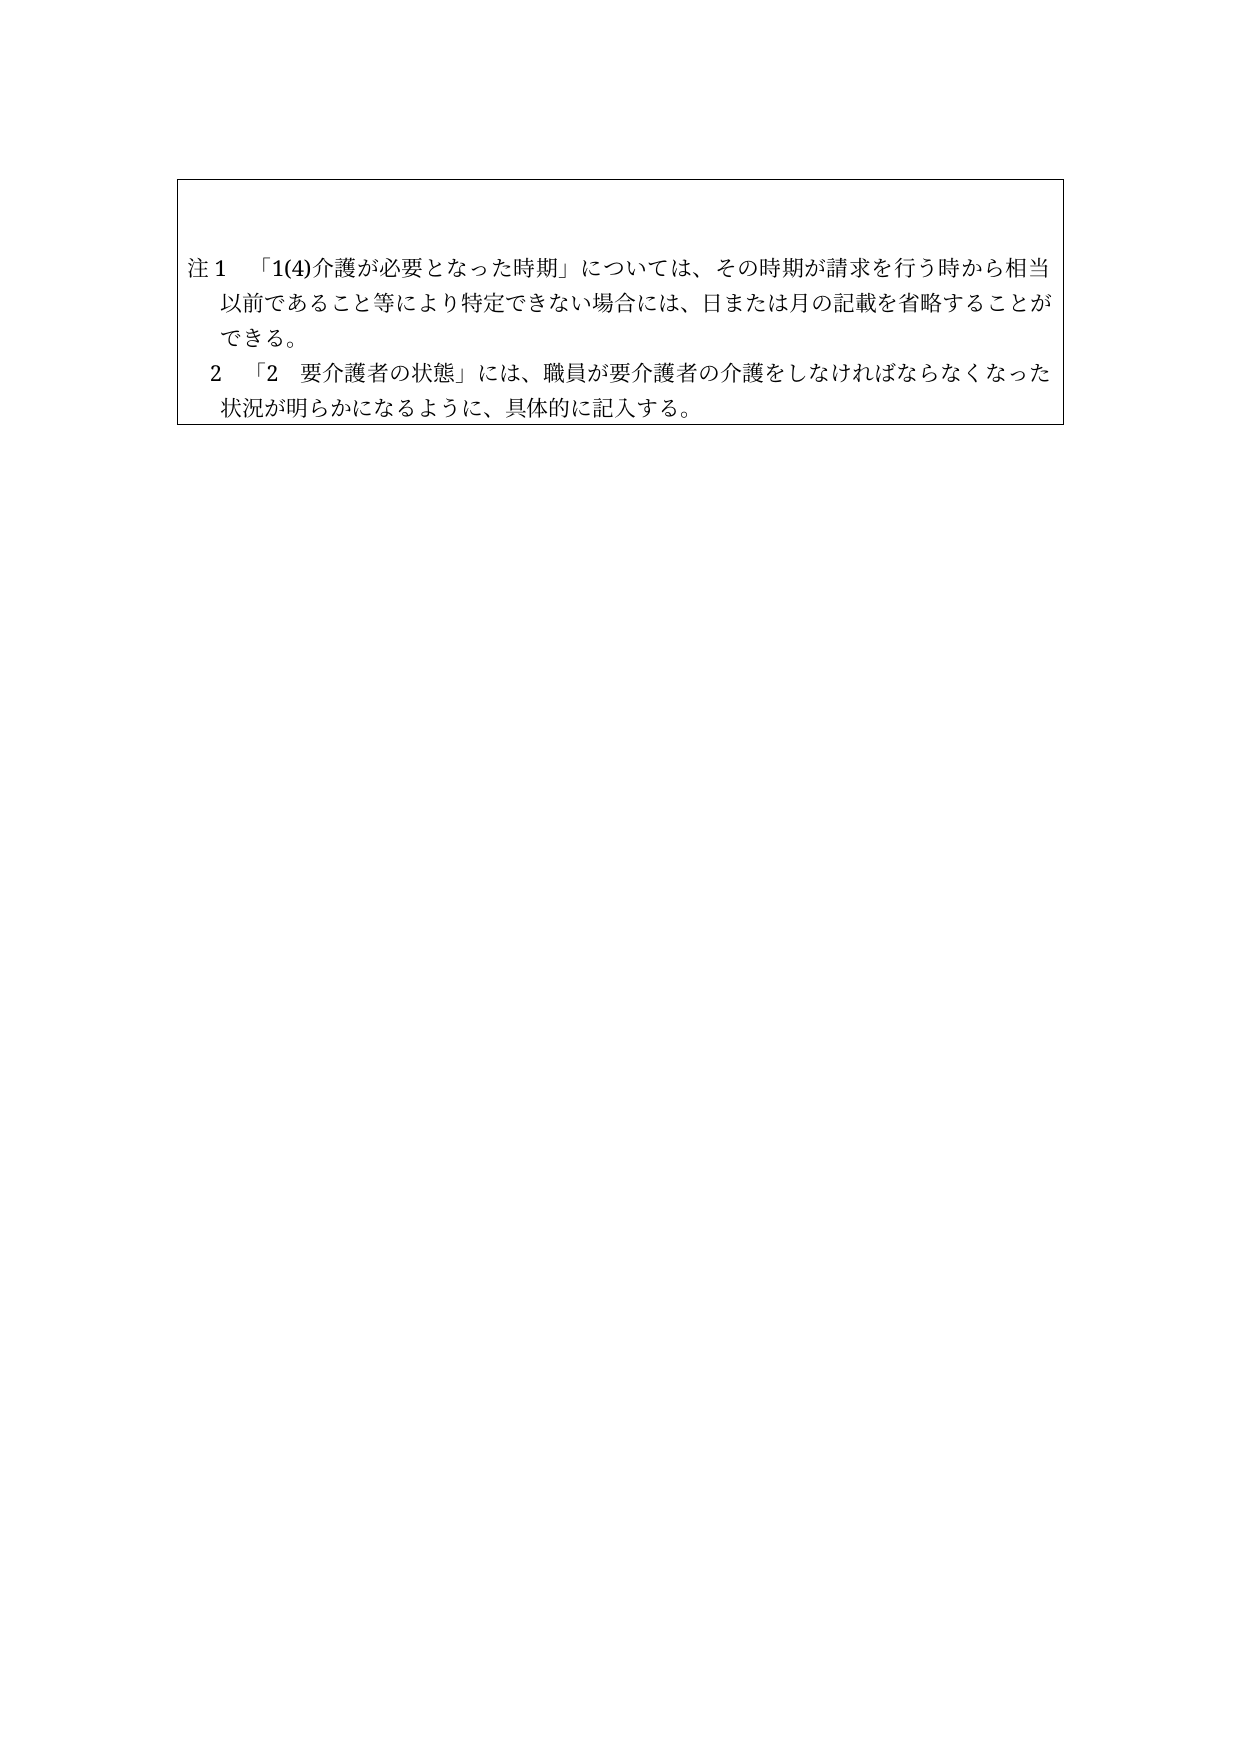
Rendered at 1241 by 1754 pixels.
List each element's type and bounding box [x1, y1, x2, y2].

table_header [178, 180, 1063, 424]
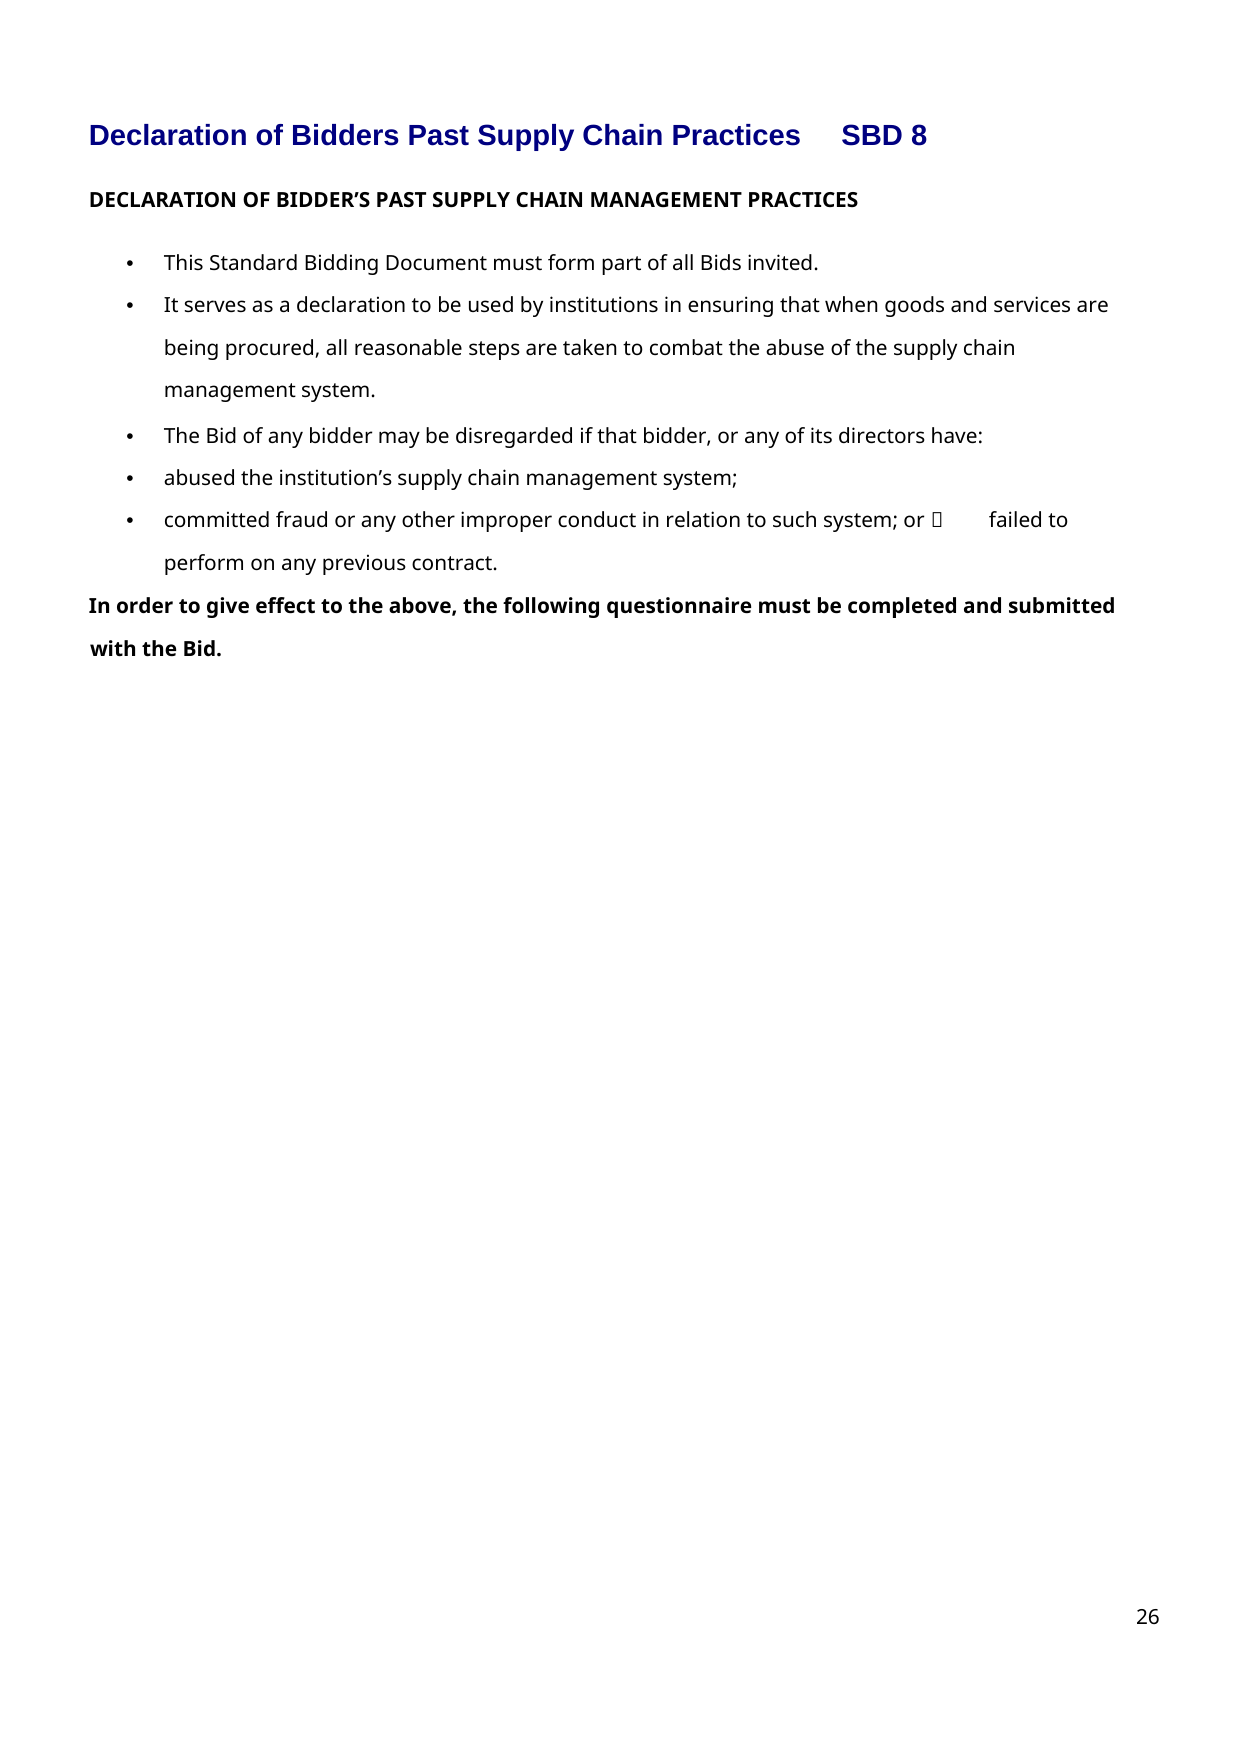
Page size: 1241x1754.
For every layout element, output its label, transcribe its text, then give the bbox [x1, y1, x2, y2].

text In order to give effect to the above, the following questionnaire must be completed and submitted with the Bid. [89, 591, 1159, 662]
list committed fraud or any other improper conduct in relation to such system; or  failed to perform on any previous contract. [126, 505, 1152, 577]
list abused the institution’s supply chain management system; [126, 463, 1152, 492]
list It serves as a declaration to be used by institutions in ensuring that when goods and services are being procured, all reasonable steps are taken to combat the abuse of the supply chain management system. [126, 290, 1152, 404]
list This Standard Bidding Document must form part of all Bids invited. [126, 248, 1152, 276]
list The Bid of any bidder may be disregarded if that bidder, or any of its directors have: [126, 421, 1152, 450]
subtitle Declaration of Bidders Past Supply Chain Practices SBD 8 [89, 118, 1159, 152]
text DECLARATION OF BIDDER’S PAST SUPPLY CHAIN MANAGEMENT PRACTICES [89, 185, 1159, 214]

## Work instructions
Copy every line of the data word for word, omitting the images.

## Solved exercise
Rendered at 1241 by 1754 pixels.
List each element's type and bounding box [x1, y1, x2, y2].

table_header [178, 180, 1063, 424]
Page size: 1241x1754.
For every layout element, output its label, transcribe its text, then give the bbox [x1, y1, x2, y2].

text In order to give effect to the above, the following questionnaire must be completed and submitted with the Bid. [89, 591, 1159, 662]
list committed fraud or any other improper conduct in relation to such system; or  failed to perform on any previous contract. [126, 505, 1152, 577]
list abused the institution’s supply chain management system; [126, 463, 1152, 492]
list It serves as a declaration to be used by institutions in ensuring that when goods and services are being procured, all reasonable steps are taken to combat the abuse of the supply chain management system. [126, 290, 1152, 404]
list This Standard Bidding Document must form part of all Bids invited. [126, 248, 1152, 276]
list The Bid of any bidder may be disregarded if that bidder, or any of its directors have: [126, 421, 1152, 450]
subtitle Declaration of Bidders Past Supply Chain Practices SBD 8 [89, 118, 1159, 152]
text DECLARATION OF BIDDER’S PAST SUPPLY CHAIN MANAGEMENT PRACTICES [89, 185, 1159, 214]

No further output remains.